Istruzioni del compito: Per favore, prosegui il testo sulla proprietà secondo Rousseau, partendo subito dopo la sua ultima frase.

Testo:
☆ ☆ ☆ ☆ ☆

Sarà mio
Esempi di pratica I THOMAS ABPLANALP
Non è sempre facile dare una risposta alla domanda: “A chi appartiene una determinata cosa?” Fare una passeggiata all’aperto può essere utile.
“Il primo che, avendo recintato un pezzo di terra, osò dire ‘Questo è mio’, e trovò delle persone abbastanza semplici da crederci, fu il vero fondatore della società civile.” Con questa tesi, Jean-Jacques Rousseau sottolineò, nel 1755, il (presunto) valore della proprietà in una società. In questo contesto, il termine proprietà designa ciò che appartiene a qualcuno, ossia il diritto di farne ciò che si vuole. La proprietà privata aiuta quindi i membri di una società a distinguere ciò che è mio da ciò che è tuo. Attraverso la proprietà privata, una persona priva un’altra della possibilità di utilizzare i beni di cui si è impossessata (dal lat. “privare”) e grazie a questo presupposto si sente più sicura.
Secondo Rousseau, tuttavia, questa idea non possiede una forza di persuasione sufficiente. A suo avviso, la proprietà porta non solo ad avere un senso di sicurezza, ma favorisce pure la competizione, la rivalità e l’invidia, poiché molte persone all’interno di una società inizierebbero a confrontarsi. Ecco perché continua a scrivere: “Quanti delitti, guerre, assassini, quante miserie e orrori avrebbe risparmiato al genere umano colui che, strappando i paletti o colmando il fossato, avesse gridato ai suoi simili: ‘Guardatevi dall’ascoltare questo impostore; siete perduti se vi dimenticate che i frutti sono di tutti e che la terra non è di nessuno’.”

☆ ☆ ☆ ☆ ☆

(Elenchi di coordinate in pixel)
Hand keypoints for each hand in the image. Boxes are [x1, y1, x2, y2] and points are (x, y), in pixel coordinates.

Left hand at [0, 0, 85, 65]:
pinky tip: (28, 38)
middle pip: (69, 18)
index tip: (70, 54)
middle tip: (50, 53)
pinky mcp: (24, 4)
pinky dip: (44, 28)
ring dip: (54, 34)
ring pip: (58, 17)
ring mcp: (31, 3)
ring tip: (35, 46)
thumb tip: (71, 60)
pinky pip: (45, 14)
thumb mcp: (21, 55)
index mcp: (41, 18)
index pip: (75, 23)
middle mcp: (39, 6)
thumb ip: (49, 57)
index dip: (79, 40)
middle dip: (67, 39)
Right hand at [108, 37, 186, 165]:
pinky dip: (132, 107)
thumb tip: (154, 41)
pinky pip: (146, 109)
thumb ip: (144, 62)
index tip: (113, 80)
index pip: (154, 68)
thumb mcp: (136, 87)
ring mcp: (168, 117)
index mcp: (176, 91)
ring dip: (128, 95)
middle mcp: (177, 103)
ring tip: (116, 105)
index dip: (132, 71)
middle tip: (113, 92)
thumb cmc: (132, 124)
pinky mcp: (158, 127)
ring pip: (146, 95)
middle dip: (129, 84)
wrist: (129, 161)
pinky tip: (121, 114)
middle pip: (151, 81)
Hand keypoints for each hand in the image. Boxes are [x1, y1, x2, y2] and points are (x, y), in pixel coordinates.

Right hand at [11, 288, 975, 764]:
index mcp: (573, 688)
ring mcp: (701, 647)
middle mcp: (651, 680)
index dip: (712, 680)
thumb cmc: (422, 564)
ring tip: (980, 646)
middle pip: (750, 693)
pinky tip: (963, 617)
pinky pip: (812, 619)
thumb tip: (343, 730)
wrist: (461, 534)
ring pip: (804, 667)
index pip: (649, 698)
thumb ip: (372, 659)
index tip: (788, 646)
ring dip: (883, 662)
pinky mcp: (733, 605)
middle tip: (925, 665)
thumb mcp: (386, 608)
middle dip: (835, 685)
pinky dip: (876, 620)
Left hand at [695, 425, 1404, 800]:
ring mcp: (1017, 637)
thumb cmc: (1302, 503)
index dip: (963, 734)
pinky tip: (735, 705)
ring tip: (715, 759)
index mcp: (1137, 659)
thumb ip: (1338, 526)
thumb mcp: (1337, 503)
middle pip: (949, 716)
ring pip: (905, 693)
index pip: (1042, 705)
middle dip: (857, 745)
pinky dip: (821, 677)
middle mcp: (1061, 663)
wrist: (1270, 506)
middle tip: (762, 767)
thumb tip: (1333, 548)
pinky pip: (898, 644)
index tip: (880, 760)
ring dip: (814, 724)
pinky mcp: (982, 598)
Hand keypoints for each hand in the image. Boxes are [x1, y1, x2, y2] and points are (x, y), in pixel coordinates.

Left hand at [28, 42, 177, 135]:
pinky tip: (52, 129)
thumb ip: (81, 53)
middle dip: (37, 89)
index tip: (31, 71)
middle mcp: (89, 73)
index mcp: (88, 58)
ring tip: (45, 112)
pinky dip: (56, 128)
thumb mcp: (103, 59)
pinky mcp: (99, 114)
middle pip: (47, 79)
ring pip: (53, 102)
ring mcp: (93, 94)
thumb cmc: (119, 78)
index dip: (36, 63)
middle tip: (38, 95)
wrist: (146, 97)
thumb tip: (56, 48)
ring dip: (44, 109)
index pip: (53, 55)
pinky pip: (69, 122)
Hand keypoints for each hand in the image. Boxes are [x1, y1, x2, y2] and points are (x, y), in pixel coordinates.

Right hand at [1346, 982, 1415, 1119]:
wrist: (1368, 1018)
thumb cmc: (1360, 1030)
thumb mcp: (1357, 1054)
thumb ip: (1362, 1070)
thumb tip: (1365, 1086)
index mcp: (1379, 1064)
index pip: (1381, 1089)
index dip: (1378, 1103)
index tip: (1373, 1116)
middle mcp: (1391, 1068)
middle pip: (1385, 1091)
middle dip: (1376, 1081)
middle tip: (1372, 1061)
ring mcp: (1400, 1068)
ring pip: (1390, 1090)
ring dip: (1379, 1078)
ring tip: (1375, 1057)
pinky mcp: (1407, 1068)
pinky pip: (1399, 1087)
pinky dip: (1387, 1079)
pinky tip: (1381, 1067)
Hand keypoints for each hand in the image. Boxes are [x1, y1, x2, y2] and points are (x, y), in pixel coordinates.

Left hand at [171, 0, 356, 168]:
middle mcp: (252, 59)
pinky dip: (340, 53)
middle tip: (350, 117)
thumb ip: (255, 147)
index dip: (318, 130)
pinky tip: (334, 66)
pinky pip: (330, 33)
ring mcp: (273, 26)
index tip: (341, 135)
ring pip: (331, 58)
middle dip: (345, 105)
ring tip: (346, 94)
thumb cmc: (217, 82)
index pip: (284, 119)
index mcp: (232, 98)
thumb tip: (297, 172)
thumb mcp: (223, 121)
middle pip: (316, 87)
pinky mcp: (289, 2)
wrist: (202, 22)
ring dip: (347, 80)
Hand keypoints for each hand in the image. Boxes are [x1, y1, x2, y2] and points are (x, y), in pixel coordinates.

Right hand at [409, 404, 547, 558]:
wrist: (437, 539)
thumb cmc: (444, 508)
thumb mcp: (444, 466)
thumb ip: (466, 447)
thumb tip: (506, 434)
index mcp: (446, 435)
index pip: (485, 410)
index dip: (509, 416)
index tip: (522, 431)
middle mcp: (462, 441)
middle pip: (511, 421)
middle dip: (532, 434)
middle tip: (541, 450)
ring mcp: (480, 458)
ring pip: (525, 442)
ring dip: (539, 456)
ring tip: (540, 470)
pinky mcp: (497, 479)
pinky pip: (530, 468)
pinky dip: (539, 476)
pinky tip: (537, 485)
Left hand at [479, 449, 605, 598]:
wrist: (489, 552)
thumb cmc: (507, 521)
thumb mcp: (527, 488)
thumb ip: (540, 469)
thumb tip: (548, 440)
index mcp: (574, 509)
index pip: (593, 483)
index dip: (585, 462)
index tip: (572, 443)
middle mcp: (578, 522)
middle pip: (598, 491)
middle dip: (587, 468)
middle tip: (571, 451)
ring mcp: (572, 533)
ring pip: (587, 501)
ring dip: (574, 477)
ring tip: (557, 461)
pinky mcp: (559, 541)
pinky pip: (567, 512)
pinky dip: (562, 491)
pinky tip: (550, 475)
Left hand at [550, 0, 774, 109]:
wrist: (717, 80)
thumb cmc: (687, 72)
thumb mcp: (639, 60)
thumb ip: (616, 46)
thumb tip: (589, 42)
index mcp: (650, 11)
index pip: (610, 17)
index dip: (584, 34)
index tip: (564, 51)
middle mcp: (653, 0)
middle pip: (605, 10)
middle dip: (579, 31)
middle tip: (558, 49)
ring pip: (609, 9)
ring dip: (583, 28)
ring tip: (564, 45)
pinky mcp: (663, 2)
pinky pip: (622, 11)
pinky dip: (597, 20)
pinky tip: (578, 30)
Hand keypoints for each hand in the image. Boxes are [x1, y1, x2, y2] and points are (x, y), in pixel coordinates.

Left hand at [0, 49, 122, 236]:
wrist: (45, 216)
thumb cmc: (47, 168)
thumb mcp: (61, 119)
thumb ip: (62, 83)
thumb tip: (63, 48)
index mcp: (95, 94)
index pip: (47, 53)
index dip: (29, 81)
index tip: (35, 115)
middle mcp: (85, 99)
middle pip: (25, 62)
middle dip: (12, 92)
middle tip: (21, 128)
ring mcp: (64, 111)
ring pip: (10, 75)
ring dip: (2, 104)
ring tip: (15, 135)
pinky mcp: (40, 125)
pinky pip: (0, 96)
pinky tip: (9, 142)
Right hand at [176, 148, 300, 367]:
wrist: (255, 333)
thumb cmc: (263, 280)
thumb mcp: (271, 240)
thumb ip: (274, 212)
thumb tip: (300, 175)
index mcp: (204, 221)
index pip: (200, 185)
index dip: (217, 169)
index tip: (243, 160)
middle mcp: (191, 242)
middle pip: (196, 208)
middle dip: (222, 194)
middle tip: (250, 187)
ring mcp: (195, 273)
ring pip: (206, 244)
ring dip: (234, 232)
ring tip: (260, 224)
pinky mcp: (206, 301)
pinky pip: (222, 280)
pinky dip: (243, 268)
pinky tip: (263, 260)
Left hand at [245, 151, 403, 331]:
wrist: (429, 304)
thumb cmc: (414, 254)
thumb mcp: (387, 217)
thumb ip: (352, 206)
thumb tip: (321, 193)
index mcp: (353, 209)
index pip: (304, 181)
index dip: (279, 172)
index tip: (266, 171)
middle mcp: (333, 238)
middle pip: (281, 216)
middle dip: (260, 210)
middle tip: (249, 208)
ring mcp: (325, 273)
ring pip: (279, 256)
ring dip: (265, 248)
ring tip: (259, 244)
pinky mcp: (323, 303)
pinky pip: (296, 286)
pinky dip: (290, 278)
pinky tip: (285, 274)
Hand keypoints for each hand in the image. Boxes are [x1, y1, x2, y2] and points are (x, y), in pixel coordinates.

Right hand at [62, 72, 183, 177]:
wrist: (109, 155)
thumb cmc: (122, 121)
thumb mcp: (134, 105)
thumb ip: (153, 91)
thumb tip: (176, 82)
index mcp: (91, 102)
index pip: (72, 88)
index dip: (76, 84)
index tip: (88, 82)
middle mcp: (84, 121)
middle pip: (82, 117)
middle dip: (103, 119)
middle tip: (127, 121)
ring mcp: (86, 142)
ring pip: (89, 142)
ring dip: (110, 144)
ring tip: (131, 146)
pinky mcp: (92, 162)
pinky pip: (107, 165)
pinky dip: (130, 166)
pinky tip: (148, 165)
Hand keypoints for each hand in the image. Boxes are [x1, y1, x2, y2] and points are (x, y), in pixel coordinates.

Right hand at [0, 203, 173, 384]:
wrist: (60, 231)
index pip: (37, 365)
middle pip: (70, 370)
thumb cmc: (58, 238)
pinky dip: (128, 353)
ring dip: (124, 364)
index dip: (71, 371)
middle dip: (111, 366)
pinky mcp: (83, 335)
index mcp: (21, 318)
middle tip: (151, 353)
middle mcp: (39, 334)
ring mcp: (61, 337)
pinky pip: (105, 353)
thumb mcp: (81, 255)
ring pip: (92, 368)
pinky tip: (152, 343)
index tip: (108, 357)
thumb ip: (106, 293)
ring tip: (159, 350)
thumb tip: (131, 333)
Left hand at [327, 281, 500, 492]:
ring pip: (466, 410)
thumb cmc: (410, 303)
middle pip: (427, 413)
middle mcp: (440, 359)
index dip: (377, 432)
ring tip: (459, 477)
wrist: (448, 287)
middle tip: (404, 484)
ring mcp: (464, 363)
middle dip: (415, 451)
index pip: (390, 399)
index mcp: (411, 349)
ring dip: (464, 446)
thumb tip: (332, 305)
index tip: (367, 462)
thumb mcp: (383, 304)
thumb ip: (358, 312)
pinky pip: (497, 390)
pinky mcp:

☆ ☆ ☆ ☆ ☆

Risposta all'esercizio:
A differenza di Rousseau, John Locke mette in evidenza, nel 1689, il valore aggiunto che ha una proprietà per la propria vita individuale. Contrariamente a Rousseau, Locke non vede la proprietà come un mezzo per raggiungere un fine, bensì la considera un diritto naturale dato da Dio, accanto alla vita e alla libertà. Ed è attraverso il lavoro che l’essere umano conquista la proprietà. Chi lavora un bene naturale investe una parte di sé in quel bene e così se ne appropria. Per esempio, l’acqua in natura non appartiene a nessuno, ma non appena qualcuno ne riempie una brocca, l’acqua entra in possesso di questa persona. Nel contempo, l’essere umano dovrebbe appropriarsi solo della parte di natura che è in grado di consumare. Questa idea, però, perderebbe il suo valore se venisse monetizzata. Essendo qualcosa di inesamibile, il denaro assumerebbe un ruolo di sostituto per i
beni deperibili. Di conseguenza, le persone potrebbero accumulare ricchezza in base al lavoro da loro svolto.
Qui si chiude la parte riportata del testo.